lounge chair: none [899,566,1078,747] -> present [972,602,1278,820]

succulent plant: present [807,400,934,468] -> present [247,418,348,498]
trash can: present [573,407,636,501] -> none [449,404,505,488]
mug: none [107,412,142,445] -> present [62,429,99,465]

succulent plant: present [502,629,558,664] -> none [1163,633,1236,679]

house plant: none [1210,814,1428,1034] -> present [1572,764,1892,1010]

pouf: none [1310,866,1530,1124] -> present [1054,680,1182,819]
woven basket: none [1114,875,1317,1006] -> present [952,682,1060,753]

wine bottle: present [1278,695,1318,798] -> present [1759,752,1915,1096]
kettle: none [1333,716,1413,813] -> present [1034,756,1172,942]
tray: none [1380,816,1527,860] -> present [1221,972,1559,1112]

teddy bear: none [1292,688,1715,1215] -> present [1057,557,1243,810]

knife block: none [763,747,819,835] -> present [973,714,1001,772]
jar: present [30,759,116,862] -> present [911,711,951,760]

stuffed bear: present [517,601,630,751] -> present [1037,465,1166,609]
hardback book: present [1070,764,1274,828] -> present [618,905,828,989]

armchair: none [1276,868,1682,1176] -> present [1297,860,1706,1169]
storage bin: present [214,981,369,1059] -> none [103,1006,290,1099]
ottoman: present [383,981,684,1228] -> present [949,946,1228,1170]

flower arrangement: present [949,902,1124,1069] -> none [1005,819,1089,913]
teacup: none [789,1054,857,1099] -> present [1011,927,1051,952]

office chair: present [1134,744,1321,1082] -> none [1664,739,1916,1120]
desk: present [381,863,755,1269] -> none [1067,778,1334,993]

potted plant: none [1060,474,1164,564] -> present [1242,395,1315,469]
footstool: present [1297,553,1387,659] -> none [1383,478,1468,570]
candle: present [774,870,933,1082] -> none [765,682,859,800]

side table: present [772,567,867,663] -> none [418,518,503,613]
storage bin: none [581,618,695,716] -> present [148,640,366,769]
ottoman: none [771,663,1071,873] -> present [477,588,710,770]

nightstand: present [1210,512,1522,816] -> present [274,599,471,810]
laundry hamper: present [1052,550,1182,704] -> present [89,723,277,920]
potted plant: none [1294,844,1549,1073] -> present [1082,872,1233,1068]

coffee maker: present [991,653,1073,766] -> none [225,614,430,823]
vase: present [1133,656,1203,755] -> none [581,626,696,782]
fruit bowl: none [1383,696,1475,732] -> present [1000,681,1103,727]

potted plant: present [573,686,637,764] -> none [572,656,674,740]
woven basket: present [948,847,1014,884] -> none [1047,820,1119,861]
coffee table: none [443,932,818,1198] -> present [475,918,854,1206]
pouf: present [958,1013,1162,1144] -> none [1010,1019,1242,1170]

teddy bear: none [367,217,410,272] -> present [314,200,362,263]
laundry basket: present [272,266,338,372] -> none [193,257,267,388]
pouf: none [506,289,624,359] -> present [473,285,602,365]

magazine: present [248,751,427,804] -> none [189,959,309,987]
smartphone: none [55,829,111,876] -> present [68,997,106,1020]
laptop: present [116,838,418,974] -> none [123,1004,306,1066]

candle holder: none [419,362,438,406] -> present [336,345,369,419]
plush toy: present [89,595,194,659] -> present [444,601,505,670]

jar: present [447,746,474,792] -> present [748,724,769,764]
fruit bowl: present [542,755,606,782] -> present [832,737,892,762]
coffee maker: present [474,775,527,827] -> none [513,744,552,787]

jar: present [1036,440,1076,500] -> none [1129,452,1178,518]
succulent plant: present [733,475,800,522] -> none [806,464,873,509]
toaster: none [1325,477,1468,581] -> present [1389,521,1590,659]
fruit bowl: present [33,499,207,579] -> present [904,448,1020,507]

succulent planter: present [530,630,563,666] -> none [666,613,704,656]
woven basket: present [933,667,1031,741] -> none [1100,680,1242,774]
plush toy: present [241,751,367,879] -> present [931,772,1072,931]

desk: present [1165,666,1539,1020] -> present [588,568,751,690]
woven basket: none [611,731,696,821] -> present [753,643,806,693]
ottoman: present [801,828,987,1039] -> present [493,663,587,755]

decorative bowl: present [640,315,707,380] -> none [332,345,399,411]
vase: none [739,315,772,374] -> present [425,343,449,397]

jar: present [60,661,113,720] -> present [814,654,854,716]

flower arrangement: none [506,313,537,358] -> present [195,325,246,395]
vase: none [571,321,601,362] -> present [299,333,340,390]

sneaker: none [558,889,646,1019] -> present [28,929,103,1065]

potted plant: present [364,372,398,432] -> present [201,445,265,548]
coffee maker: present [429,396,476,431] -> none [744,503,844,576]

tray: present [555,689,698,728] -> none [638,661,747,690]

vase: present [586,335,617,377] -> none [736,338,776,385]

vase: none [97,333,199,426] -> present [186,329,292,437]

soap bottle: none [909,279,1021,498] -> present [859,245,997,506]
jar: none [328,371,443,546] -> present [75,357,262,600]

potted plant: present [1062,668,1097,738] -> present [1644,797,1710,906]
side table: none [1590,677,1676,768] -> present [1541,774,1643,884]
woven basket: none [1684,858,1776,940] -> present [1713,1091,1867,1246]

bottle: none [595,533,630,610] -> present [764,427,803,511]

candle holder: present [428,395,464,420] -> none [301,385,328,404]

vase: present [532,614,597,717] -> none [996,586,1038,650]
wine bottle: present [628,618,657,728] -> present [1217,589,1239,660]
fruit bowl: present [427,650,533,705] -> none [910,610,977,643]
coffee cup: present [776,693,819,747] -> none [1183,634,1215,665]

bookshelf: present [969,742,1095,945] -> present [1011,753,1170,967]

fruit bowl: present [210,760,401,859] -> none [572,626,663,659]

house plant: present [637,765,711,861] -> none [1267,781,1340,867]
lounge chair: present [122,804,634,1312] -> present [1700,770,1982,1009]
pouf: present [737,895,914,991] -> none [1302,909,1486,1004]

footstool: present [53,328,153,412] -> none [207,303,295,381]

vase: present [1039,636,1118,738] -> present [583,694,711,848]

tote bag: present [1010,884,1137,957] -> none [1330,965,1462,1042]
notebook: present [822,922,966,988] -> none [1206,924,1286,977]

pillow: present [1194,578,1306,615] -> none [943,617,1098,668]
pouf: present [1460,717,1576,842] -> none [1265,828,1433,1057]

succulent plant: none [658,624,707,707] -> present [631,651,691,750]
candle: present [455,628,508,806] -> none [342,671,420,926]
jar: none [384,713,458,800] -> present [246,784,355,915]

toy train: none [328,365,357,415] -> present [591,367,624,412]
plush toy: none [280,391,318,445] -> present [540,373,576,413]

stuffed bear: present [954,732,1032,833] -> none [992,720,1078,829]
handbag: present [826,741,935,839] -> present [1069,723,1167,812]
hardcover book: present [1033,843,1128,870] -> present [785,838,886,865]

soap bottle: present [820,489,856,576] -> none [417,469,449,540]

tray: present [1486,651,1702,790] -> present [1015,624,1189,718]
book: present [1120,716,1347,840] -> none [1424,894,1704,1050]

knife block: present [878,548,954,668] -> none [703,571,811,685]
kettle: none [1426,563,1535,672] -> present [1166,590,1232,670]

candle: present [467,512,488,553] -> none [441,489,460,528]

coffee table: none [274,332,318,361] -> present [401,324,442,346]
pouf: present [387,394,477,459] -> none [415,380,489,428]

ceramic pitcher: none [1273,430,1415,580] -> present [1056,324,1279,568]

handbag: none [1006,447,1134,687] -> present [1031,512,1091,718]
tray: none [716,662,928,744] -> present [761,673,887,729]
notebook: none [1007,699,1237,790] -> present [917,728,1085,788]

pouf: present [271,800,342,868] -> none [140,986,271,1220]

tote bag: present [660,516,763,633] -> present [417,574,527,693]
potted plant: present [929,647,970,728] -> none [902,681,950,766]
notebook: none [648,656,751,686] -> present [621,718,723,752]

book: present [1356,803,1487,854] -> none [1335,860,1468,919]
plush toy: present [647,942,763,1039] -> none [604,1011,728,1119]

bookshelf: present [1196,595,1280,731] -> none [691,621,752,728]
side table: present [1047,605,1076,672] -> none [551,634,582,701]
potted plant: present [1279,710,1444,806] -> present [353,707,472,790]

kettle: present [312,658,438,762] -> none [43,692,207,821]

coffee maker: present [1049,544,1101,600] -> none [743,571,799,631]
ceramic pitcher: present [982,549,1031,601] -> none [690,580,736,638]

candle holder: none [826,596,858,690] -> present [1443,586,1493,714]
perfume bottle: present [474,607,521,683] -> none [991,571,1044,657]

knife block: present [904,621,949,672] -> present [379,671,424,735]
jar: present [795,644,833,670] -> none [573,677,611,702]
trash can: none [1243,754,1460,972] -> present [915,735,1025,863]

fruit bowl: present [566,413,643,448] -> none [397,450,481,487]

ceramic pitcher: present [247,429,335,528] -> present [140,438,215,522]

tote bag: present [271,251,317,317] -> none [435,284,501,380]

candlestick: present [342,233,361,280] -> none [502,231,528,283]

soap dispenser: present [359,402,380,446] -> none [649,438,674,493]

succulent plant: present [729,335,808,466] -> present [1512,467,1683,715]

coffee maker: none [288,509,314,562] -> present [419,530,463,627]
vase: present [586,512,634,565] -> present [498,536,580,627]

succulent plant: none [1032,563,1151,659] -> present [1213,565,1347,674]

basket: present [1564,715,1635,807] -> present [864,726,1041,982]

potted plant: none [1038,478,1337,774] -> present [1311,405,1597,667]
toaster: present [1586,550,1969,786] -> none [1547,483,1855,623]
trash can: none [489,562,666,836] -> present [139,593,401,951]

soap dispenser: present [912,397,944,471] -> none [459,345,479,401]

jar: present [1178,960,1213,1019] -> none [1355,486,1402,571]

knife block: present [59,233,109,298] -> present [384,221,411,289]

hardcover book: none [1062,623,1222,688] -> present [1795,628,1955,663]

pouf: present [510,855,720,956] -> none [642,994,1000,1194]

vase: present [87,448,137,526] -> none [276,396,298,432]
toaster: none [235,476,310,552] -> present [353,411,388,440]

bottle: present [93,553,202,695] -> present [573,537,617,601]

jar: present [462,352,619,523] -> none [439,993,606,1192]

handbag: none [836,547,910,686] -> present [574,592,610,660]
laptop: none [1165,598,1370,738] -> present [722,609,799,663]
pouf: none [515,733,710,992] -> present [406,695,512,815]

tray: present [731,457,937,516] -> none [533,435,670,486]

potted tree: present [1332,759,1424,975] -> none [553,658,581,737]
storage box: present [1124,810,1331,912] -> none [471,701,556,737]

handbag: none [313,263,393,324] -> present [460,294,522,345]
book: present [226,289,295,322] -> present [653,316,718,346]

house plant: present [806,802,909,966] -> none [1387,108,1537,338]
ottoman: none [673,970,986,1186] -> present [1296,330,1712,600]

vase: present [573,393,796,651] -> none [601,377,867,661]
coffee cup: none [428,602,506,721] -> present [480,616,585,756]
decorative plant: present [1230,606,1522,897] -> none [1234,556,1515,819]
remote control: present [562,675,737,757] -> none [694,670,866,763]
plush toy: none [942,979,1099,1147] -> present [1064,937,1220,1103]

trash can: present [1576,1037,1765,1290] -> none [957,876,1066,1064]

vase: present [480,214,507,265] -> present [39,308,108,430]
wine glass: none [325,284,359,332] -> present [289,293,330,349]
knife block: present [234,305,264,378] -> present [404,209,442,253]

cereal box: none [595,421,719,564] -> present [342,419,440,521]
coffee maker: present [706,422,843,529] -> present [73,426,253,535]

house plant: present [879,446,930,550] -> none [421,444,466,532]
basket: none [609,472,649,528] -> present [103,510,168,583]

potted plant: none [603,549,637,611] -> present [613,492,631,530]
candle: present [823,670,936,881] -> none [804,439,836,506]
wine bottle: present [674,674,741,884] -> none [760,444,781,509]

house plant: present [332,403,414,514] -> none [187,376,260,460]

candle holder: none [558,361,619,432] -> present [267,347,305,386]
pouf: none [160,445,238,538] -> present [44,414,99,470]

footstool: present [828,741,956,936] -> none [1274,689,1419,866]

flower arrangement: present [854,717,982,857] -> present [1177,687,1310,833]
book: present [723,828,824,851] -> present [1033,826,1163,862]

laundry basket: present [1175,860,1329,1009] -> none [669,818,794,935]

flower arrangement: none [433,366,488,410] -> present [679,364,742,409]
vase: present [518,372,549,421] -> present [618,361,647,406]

^^^^

→ Exercise: Every line above with the word "bookshelf" is to be copied out.

→ Your solution:
bookshelf: present [969,742,1095,945] -> present [1011,753,1170,967]
bookshelf: present [1196,595,1280,731] -> none [691,621,752,728]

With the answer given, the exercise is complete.